Problem statement: Could you gather and copy out every line below that contains the word "then"? Case counts.

Entries shown:
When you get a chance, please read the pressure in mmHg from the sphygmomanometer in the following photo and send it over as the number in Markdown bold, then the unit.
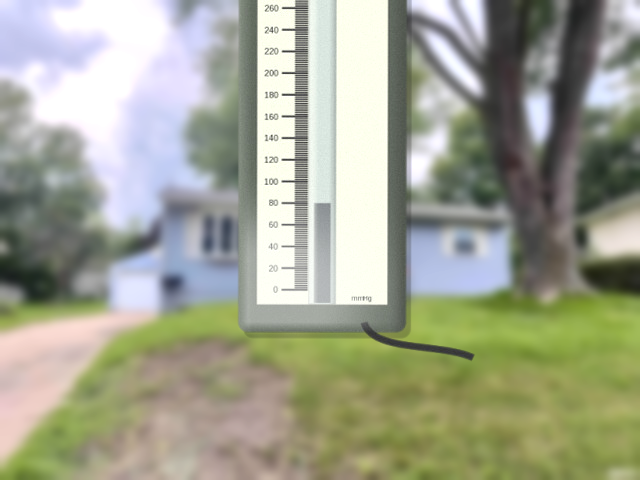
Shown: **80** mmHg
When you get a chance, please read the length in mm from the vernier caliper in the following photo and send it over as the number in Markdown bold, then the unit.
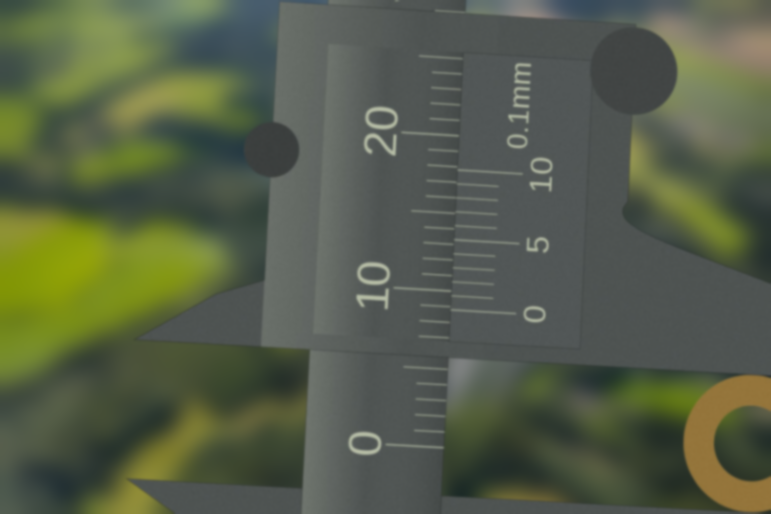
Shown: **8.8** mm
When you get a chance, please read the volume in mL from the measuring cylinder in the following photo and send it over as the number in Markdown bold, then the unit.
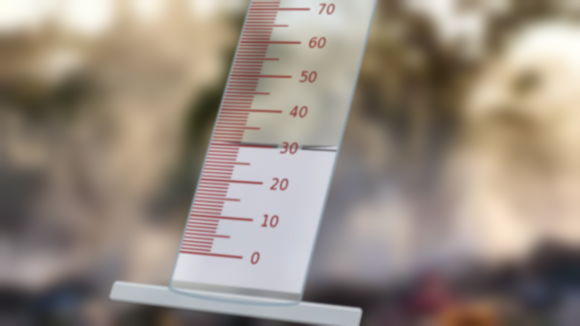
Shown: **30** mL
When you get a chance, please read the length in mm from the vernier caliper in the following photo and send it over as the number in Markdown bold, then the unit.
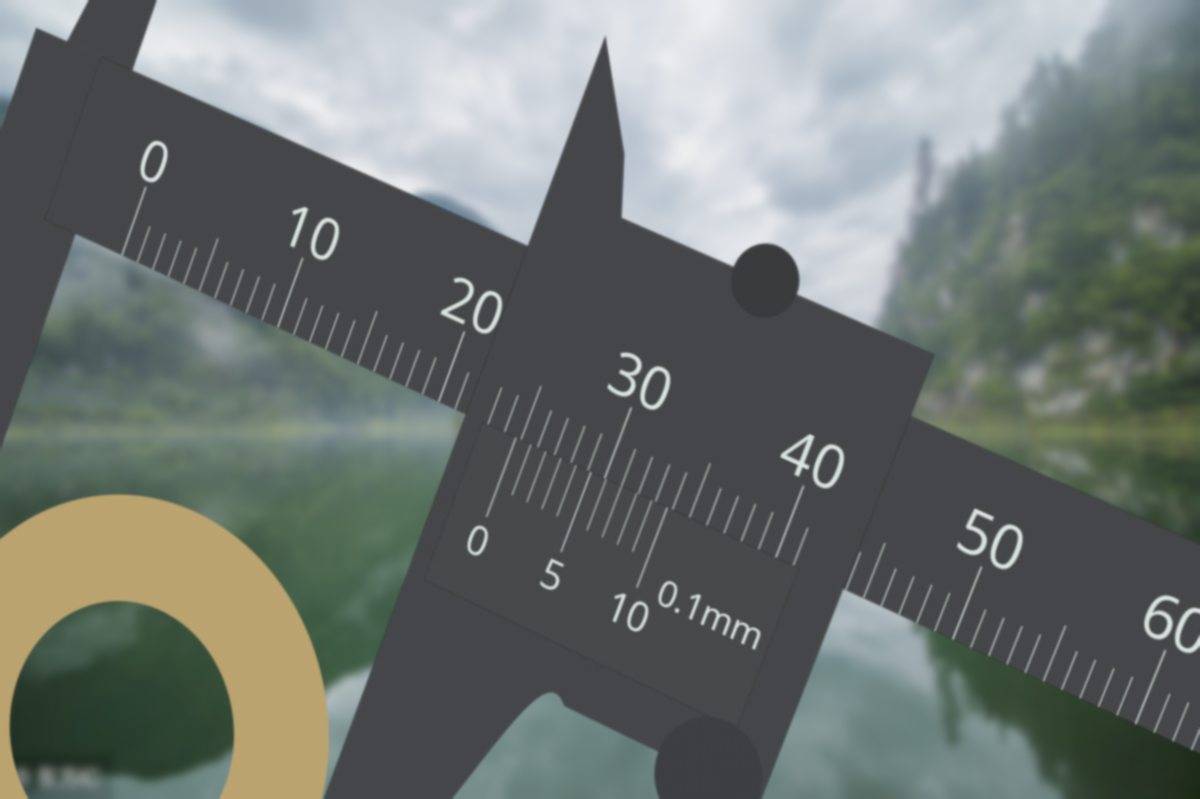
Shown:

Result of this exercise:
When you get a chance, please read the pressure in mmHg from the sphygmomanometer in the following photo and send it over as the number in Markdown bold, then the unit.
When you get a chance, please read the length in mm from the vernier caliper in the following photo and send it over as the number in Markdown bold, then the unit.
When you get a chance, please read the volume in mL from the measuring cylinder in the following photo and send it over as the number in Markdown bold, then the unit.
When you get a chance, please read the length in mm from the vernier caliper in the following photo and send it over as the number in Markdown bold, then the unit.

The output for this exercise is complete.